Writing Robust Code and Unit Testing

Limits to Testing

Like any other piece of experimental apparatus, a complex program requires a much higher investment in testing than a simple one. Putting it another way, a small script that is only going to be used once, to produce one figure, probably doesn’t need separate testing: its output is either correct or not. A linear algebra library that will be used by thousands of people in twice that number of applications over the course of a decade, on the other hand, definitely does.

Unfortunately, it’s practically impossible to prove that a program will always do what it’s supposed to. To see why, consider a function that checks whether a character strings contains only the letters ‘A’, ‘C’, ‘G’, and ‘T’. These four tests clearly aren’t sufficient:

assert is_all_bases('A')
assert is_all_bases('C')
assert is_all_bases('G')
assert is_all_bases('T')

because this version of is_all_bases passes them:

def is_all_bases(bases):
    return True

Adding these tests isn’t enough:

assert not is_all_bases('X')
assert not is_all_bases('Y')
assert not is_all_bases('Z')

because this version still passes:

def is_all_bases(bases):
    return bases[0] in 'ACGT'

We can add yet more tests:

assert is_all_bases('ACGCGA')
assert not is_all_bases('CGAZ')

But no matter how many we have, we can always write a function that passes them, but does the wrong thing in other cases. And as we add more tests, we have to start worrying about whether the tests themselves are correct, and about whether we can afford the time needed to write them. After all, if we really want to check that the square root function is correct for all values between 0.0 and 1.0, we need to write over a billion test cases; that’s a lot of typing, and the chances of us getting every one right are effectively zero.

Testing is still worth doing, though: it’s one of those things that doesn’t work in theory, but is surprisingly effective in practice. If we choose our tests carefully, we can demonstrate that our software is as likely to be correct as a mathematical proof or a physical experiment.
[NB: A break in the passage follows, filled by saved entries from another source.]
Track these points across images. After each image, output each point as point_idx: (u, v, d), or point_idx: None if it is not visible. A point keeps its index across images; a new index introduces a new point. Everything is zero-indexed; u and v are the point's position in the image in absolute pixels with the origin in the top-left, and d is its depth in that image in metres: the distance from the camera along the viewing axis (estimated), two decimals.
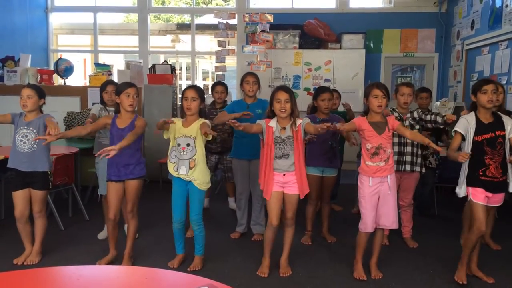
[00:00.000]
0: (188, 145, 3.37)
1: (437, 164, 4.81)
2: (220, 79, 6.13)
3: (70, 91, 6.56)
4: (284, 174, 3.37)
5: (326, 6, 8.35)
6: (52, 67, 7.52)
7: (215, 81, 5.83)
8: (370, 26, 8.02)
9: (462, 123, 3.26)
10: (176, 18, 13.51)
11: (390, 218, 3.35)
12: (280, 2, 8.81)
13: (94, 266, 3.05)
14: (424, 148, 4.15)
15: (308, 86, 7.72)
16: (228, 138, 4.71)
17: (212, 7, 9.40)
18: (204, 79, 12.37)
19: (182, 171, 3.39)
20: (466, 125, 3.23)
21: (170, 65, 7.13)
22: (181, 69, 11.08)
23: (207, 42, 10.65)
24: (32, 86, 3.65)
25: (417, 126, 3.90)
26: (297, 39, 7.76)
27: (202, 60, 11.79)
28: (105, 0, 9.01)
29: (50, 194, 4.49)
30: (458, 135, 3.25)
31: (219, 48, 6.35)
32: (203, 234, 3.55)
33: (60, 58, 7.13)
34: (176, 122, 3.43)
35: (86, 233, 4.37)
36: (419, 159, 4.01)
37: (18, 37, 7.72)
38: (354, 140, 3.76)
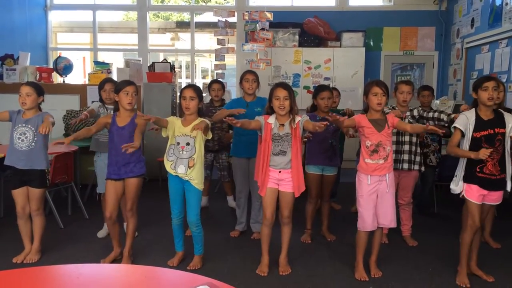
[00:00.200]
0: (187, 144, 3.36)
1: (437, 162, 4.80)
2: (219, 77, 6.13)
3: (69, 89, 6.55)
4: (279, 171, 3.36)
5: (326, 4, 8.34)
6: (51, 65, 7.51)
7: (216, 79, 5.84)
8: (370, 24, 8.01)
9: (461, 119, 3.25)
10: (175, 16, 13.51)
11: (388, 217, 3.35)
12: (279, 0, 8.79)
13: (93, 265, 3.05)
14: (424, 146, 4.15)
15: (307, 85, 7.71)
16: (226, 134, 4.79)
17: (211, 5, 9.38)
18: (203, 77, 12.37)
19: (181, 170, 3.38)
20: (466, 121, 3.23)
21: (170, 63, 7.12)
22: (180, 67, 11.08)
23: (207, 40, 10.65)
24: (31, 83, 3.64)
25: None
26: (296, 37, 7.75)
27: (201, 58, 11.80)
28: None
29: (50, 193, 4.49)
30: (457, 131, 3.25)
31: (219, 46, 6.35)
32: (202, 234, 3.55)
33: (59, 56, 7.12)
34: (175, 121, 3.43)
35: (86, 231, 4.37)
36: (418, 158, 4.01)
37: (18, 35, 7.71)
38: (352, 132, 3.75)
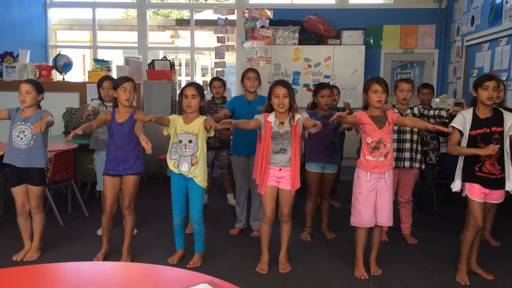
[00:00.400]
0: (190, 141, 3.35)
1: (437, 160, 4.80)
2: (219, 75, 6.12)
3: (69, 87, 6.55)
4: (280, 169, 3.36)
5: (326, 2, 8.33)
6: (51, 63, 7.50)
7: (215, 76, 5.83)
8: (370, 22, 8.00)
9: (458, 119, 3.27)
10: (175, 14, 13.49)
11: (386, 216, 3.34)
12: None
13: (93, 263, 3.05)
14: (424, 144, 4.15)
15: (307, 82, 7.70)
16: (226, 132, 4.76)
17: (211, 3, 9.36)
18: (203, 75, 12.35)
19: (184, 168, 3.37)
20: (463, 120, 3.23)
21: (169, 61, 7.11)
22: (180, 65, 11.06)
23: (207, 38, 10.63)
24: (30, 81, 3.63)
25: None
26: (296, 35, 7.74)
27: (201, 56, 11.77)
28: None
29: (50, 190, 4.49)
30: (456, 131, 3.25)
31: (219, 44, 6.33)
32: (203, 232, 3.54)
33: (59, 54, 7.11)
34: (177, 120, 3.42)
35: (86, 229, 4.37)
36: (419, 156, 4.01)
37: (17, 32, 7.69)
38: (346, 125, 3.65)
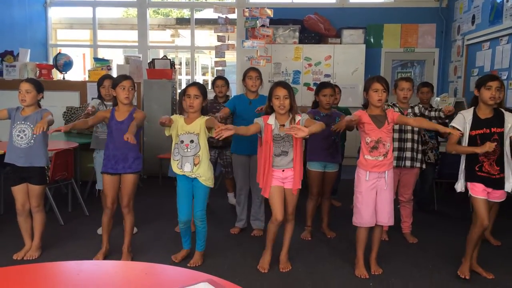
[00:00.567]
0: (191, 141, 3.35)
1: (436, 159, 4.80)
2: (220, 74, 6.11)
3: (69, 86, 6.55)
4: (283, 170, 3.35)
5: (326, 0, 8.32)
6: (51, 62, 7.50)
7: (217, 75, 5.81)
8: (370, 21, 7.99)
9: (458, 119, 3.27)
10: (175, 13, 13.48)
11: (386, 215, 3.33)
12: None
13: (93, 261, 3.05)
14: (423, 143, 4.15)
15: (308, 81, 7.70)
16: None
17: (211, 2, 9.34)
18: (203, 74, 12.36)
19: (187, 168, 3.36)
20: (463, 120, 3.23)
21: (170, 60, 7.10)
22: (180, 64, 11.07)
23: (207, 37, 10.64)
24: (30, 80, 3.62)
25: None
26: (297, 34, 7.73)
27: (201, 55, 11.78)
28: None
29: (50, 189, 4.49)
30: (451, 129, 3.24)
31: (219, 43, 6.32)
32: (206, 230, 3.54)
33: (59, 53, 7.11)
34: (178, 120, 3.41)
35: (86, 228, 4.37)
36: (420, 155, 4.00)
37: (17, 31, 7.69)
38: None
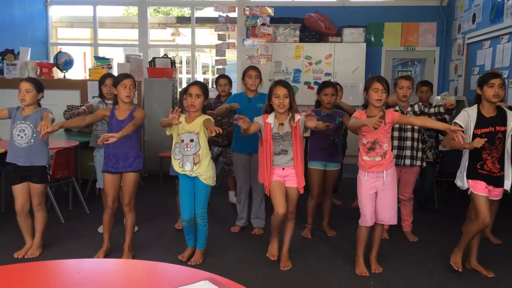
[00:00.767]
0: (191, 140, 3.35)
1: (434, 158, 4.81)
2: (220, 73, 6.11)
3: (70, 85, 6.55)
4: (283, 168, 3.36)
5: None
6: (51, 61, 7.49)
7: (218, 74, 5.79)
8: (370, 19, 7.99)
9: (462, 116, 3.24)
10: (176, 11, 13.47)
11: (387, 214, 3.33)
12: None
13: (94, 260, 3.06)
14: (422, 142, 4.14)
15: (308, 80, 7.68)
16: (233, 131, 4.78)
17: (212, 0, 9.34)
18: (204, 73, 12.35)
19: (187, 167, 3.37)
20: (467, 118, 3.21)
21: (170, 58, 7.10)
22: (181, 62, 11.06)
23: (207, 36, 10.62)
24: (30, 79, 3.62)
25: None
26: (297, 33, 7.73)
27: (202, 53, 11.76)
28: None
29: (51, 188, 4.49)
30: (457, 126, 3.23)
31: (219, 41, 6.32)
32: (206, 228, 3.55)
33: (59, 52, 7.11)
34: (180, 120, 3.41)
35: (87, 226, 4.38)
36: (420, 153, 4.00)
37: (18, 30, 7.69)
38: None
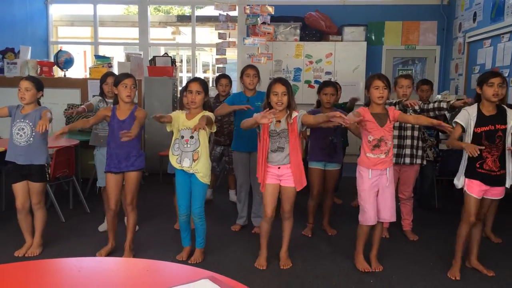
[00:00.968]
0: (191, 137, 3.36)
1: (434, 157, 4.81)
2: (220, 72, 6.11)
3: (70, 83, 6.55)
4: (279, 167, 3.35)
5: None
6: (52, 59, 7.50)
7: (219, 73, 5.76)
8: (371, 18, 7.98)
9: (463, 115, 3.24)
10: (176, 10, 13.46)
11: (388, 211, 3.34)
12: None
13: (95, 258, 3.06)
14: (422, 141, 4.14)
15: (309, 79, 7.67)
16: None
17: None
18: (204, 72, 12.34)
19: (186, 164, 3.38)
20: (467, 116, 3.21)
21: (171, 57, 7.11)
22: (181, 61, 11.05)
23: (208, 34, 10.62)
24: (30, 78, 3.62)
25: None
26: (298, 32, 7.72)
27: (202, 52, 11.75)
28: None
29: (51, 186, 4.50)
30: (458, 126, 3.24)
31: (220, 40, 6.32)
32: (205, 227, 3.55)
33: (60, 50, 7.10)
34: (179, 115, 3.41)
35: (87, 225, 4.38)
36: (419, 152, 4.00)
37: (18, 29, 7.69)
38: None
Ensuring that we have the right answer is only one reason to test software. The other is that it speeds up development by reducing the amount of re-work we have to do. Even small programs can be quite complex, and changing one thing can all too easily break something else. If we test changes as we make them, and automatically re-test things we’ve already done, we can catch and fix errors while the changes are still fresh in our minds.